■ DIRECTIONS FOR THIS TASK:
A precise copy of the data is required, with every picture left out.

[Items listed in a dataset]
------------------------------------
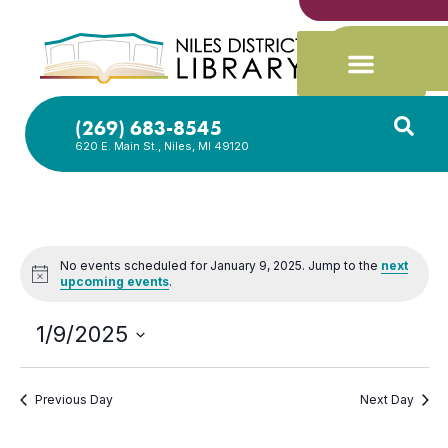
(269) 683-8545
620 E. Main St., Niles, MI 49120
No events scheduled for January 9, 2025. Jump to the
next
Notice
upcoming events
.
1/9/2025
Select
date.
Previous Day
Next Day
------------------------------------
■ SOLUTION TO THIS PROBLEM:
(269) 683-8545
620 E. Main St., Niles, MI 49120
No events scheduled for January 9, 2025. Jump to the
next
Notice
upcoming events
.
1/9/2025
Select
date.
Previous Day
Next Day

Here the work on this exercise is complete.